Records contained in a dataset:
== Segment start ==
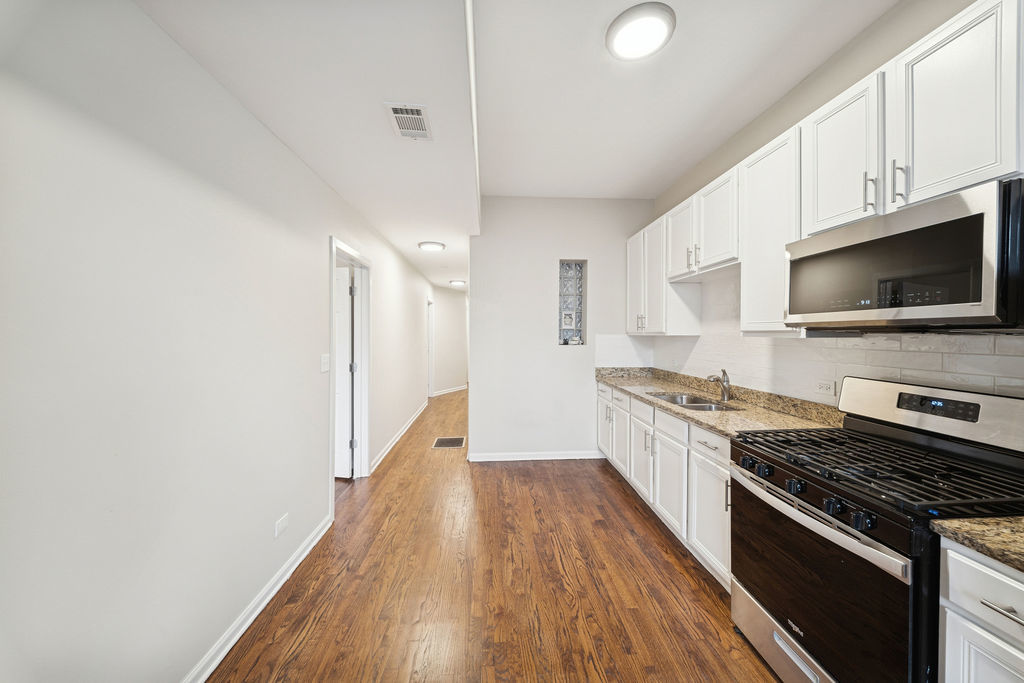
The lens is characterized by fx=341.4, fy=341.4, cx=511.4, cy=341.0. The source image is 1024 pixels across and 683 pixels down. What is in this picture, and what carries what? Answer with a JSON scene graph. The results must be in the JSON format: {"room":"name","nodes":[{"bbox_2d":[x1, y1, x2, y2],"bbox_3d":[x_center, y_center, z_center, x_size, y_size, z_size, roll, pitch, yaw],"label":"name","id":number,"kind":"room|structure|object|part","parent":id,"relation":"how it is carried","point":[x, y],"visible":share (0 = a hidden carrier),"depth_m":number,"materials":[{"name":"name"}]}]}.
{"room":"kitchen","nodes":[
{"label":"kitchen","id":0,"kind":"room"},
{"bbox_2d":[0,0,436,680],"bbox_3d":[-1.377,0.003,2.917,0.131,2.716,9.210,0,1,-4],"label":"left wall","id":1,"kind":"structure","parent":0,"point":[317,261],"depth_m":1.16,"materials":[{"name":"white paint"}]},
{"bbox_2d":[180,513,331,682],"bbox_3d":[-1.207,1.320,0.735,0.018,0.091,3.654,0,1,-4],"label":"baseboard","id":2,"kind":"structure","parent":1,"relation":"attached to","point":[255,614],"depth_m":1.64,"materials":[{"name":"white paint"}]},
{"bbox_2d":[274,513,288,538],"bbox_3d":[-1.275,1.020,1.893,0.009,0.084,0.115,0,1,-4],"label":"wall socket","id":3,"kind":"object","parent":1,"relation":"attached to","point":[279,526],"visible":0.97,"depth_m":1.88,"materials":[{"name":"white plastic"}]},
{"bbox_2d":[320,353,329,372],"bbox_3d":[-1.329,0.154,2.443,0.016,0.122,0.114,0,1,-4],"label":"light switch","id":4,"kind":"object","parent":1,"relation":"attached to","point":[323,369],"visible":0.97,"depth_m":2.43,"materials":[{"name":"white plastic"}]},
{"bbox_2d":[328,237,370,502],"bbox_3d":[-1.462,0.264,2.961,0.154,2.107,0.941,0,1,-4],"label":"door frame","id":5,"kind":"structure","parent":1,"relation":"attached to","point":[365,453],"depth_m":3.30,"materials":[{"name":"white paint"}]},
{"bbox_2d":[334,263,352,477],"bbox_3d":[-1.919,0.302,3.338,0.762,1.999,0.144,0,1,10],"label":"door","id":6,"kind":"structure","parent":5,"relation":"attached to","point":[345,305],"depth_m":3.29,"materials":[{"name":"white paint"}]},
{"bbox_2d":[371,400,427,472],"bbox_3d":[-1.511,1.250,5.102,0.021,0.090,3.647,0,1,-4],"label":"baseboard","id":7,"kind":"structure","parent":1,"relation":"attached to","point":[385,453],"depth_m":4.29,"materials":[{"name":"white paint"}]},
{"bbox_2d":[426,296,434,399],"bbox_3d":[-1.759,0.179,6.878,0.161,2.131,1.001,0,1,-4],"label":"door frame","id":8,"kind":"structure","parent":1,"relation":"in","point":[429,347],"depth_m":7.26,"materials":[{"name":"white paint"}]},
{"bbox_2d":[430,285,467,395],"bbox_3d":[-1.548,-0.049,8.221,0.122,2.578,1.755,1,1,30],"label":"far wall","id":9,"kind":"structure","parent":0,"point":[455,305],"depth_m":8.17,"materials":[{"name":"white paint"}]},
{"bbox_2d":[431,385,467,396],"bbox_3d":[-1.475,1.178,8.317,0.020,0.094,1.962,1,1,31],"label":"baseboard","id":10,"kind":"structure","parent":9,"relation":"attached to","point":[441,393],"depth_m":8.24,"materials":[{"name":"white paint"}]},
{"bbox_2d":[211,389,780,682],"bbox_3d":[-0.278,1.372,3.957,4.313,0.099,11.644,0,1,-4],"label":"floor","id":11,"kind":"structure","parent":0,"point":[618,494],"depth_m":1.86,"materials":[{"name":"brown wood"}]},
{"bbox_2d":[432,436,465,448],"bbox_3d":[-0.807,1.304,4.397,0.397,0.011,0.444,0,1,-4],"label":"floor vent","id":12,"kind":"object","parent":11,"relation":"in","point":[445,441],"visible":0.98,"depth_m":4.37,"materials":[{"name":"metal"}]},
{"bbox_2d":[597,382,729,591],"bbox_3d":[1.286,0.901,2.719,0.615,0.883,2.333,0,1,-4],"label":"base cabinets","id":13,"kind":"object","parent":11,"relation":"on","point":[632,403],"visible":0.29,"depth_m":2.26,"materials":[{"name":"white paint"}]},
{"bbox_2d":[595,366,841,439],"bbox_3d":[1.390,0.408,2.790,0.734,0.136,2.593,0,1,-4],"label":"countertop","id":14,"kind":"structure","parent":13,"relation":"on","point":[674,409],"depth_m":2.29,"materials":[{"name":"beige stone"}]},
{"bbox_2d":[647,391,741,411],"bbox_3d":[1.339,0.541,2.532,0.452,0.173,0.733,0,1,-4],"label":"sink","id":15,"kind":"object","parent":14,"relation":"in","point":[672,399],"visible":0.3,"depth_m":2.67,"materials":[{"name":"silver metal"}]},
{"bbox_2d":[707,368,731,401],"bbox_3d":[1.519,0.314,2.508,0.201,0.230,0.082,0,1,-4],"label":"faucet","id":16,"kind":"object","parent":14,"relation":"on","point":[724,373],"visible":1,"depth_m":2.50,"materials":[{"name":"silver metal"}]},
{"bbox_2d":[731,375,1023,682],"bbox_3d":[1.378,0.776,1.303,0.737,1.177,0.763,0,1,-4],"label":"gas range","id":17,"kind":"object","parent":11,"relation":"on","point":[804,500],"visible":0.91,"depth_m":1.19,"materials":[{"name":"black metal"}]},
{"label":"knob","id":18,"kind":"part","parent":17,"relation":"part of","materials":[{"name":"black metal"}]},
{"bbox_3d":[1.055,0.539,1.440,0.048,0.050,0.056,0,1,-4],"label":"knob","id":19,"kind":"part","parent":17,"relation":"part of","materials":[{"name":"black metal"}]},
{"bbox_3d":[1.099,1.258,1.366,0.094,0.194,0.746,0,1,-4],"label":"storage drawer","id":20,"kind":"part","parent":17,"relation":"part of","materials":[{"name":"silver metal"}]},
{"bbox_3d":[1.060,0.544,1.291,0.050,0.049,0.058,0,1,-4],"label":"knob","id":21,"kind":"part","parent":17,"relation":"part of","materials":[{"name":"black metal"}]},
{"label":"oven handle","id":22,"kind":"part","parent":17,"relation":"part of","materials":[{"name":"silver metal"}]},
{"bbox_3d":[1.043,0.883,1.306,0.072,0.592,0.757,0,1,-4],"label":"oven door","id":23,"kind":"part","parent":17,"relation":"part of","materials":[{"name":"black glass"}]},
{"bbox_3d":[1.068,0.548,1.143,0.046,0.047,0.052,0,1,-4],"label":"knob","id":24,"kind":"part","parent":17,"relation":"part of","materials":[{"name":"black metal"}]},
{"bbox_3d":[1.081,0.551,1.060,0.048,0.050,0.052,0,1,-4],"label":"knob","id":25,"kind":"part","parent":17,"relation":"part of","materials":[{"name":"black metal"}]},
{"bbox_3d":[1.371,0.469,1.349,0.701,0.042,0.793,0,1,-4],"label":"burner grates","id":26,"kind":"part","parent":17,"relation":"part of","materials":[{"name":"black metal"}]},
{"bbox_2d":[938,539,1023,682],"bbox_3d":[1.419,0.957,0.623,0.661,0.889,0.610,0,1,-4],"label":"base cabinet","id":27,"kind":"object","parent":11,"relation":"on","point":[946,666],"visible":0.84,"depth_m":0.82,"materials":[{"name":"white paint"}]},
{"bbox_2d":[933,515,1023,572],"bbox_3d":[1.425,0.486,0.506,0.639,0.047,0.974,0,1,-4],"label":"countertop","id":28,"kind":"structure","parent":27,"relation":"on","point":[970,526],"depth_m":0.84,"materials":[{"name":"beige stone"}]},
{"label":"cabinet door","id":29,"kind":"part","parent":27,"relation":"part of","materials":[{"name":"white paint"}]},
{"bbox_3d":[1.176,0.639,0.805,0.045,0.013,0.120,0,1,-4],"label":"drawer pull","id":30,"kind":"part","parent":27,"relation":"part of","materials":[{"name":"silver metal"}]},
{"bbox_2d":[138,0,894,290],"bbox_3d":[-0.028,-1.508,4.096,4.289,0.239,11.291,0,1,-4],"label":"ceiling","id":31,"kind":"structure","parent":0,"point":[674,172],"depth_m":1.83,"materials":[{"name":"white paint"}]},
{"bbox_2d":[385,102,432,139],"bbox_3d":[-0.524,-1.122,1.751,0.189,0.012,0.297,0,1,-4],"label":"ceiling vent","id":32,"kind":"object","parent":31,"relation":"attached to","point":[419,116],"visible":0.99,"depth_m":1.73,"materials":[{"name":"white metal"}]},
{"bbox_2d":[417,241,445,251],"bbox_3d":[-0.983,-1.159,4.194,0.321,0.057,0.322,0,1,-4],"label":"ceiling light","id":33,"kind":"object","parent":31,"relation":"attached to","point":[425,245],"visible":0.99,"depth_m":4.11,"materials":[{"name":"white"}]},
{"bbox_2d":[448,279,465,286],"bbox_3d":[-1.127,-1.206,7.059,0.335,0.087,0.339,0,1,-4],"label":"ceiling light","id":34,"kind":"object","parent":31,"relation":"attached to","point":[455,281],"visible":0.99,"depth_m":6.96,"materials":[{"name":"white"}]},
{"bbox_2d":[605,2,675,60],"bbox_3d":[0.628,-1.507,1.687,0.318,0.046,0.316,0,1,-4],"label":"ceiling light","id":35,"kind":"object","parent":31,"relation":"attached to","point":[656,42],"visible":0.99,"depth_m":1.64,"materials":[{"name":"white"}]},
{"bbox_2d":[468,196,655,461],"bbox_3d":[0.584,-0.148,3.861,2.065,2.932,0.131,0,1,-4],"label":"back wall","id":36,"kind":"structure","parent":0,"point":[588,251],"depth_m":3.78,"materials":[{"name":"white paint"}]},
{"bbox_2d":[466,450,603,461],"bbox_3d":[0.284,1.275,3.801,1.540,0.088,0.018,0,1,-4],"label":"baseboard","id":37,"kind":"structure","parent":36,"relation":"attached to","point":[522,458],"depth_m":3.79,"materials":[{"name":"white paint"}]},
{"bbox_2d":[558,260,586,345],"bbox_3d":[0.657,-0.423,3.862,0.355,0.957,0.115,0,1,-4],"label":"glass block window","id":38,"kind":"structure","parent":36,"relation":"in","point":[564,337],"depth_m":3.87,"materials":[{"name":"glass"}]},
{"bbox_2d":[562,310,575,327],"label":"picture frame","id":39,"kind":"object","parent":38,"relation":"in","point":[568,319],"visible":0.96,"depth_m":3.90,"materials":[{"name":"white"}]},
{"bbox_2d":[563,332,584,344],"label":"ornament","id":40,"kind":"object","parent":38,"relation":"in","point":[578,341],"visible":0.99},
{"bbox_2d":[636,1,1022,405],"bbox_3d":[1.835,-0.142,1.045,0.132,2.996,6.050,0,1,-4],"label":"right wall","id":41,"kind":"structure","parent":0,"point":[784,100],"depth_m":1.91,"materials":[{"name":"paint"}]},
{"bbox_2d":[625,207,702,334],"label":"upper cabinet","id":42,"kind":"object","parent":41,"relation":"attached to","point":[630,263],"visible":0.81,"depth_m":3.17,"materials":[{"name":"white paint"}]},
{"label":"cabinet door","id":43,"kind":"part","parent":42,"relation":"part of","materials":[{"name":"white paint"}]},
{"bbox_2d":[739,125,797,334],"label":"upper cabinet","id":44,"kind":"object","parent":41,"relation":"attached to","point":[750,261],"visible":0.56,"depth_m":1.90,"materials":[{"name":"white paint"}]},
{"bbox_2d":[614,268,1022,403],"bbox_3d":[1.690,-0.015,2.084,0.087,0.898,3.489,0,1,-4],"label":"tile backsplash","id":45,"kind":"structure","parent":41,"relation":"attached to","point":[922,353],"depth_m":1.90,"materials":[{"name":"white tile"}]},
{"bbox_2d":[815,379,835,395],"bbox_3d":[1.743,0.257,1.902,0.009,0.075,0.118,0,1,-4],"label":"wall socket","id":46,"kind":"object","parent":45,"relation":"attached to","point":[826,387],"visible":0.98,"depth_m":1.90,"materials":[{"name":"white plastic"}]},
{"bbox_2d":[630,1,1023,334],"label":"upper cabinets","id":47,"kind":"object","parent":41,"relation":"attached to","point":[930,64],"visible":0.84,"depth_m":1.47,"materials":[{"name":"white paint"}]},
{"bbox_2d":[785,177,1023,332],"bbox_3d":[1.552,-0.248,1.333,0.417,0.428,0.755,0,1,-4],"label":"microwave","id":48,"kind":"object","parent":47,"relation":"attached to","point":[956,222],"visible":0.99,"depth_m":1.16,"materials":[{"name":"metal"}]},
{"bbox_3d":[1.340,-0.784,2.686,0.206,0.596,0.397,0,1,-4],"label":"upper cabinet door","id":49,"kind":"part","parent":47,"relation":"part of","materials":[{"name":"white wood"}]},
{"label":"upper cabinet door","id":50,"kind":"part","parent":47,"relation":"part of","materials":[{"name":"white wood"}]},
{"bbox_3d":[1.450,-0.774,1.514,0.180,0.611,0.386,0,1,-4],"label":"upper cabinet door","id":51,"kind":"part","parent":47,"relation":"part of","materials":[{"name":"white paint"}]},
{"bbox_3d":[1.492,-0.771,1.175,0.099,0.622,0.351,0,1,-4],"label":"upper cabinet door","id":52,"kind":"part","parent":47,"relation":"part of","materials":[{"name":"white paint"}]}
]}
== Segment end ==
▶ **Problem requirements**:
Lines holding the word "oven" should be copied from the entries above.

▶ **Response to this task**:
{"label":"oven handle","id":22,"kind":"part","parent":17,"relation":"part of","materials":[{"name":"silver metal"}]},
{"bbox_3d":[1.043,0.883,1.306,0.072,0.592,0.757,0,1,-4],"label":"oven door","id":23,"kind":"part","parent":17,"relation":"part of","materials":[{"name":"black glass"}]},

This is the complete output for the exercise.